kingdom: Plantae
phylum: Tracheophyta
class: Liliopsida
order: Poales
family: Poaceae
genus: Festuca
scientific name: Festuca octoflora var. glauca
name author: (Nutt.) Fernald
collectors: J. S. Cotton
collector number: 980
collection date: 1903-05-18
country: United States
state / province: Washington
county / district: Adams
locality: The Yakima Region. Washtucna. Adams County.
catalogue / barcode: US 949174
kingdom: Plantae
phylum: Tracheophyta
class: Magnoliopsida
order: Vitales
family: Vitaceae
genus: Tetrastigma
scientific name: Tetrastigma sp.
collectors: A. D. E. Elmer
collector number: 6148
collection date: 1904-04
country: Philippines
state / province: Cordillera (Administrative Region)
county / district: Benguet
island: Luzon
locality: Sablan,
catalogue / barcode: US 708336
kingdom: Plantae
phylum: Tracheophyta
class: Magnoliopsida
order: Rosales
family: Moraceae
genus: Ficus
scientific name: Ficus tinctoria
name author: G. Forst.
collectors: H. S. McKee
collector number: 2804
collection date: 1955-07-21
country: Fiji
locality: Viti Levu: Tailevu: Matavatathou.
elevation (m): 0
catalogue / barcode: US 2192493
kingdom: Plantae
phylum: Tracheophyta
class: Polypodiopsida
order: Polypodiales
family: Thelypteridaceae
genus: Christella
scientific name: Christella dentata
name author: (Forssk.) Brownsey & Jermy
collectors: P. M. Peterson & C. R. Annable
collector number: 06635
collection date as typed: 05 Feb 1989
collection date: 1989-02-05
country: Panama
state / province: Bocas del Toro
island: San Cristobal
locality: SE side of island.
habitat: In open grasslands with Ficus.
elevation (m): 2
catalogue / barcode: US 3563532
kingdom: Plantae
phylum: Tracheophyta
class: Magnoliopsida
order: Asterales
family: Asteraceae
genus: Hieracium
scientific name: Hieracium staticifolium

● ● ● ● ● ● ●

» **Written task**
Starting at the line with "scientific name: Festuca" and continuing through the last of the rows, write the lines out again, renaming "collector number" to "field number" and leaving everything else the same.

» **Response for this exercise**
scientific name: Festuca octoflora var. glauca
name author: (Nutt.) Fernald
collectors: J. S. Cotton
field number: 980
collection date: 1903-05-18
country: United States
state / province: Washington
county / district: Adams
locality: The Yakima Region. Washtucna. Adams County.
catalogue / barcode: US 949174
kingdom: Plantae
phylum: Tracheophyta
class: Magnoliopsida
order: Vitales
family: Vitaceae
genus: Tetrastigma
scientific name: Tetrastigma sp.
collectors: A. D. E. Elmer
field number: 6148
collection date: 1904-04
country: Philippines
state / province: Cordillera (Administrative Region)
county / district: Benguet
island: Luzon
locality: Sablan,
catalogue / barcode: US 708336
kingdom: Plantae
phylum: Tracheophyta
class: Magnoliopsida
order: Rosales
family: Moraceae
genus: Ficus
scientific name: Ficus tinctoria
name author: G. Forst.
collectors: H. S. McKee
field number: 2804
collection date: 1955-07-21
country: Fiji
locality: Viti Levu: Tailevu: Matavatathou.
elevation (m): 0
catalogue / barcode: US 2192493
kingdom: Plantae
phylum: Tracheophyta
class: Polypodiopsida
order: Polypodiales
family: Thelypteridaceae
genus: Christella
scientific name: Christella dentata
name author: (Forssk.) Brownsey & Jermy
collectors: P. M. Peterson & C. R. Annable
field number: 06635
collection date as typed: 05 Feb 1989
collection date: 1989-02-05
country: Panama
state / province: Bocas del Toro
island: San Cristobal
locality: SE side of island.
habitat: In open grasslands with Ficus.
elevation (m): 2
catalogue / barcode: US 3563532
kingdom: Plantae
phylum: Tracheophyta
class: Magnoliopsida
order: Asterales
family: Asteraceae
genus: Hieracium
scientific name: Hieracium staticifolium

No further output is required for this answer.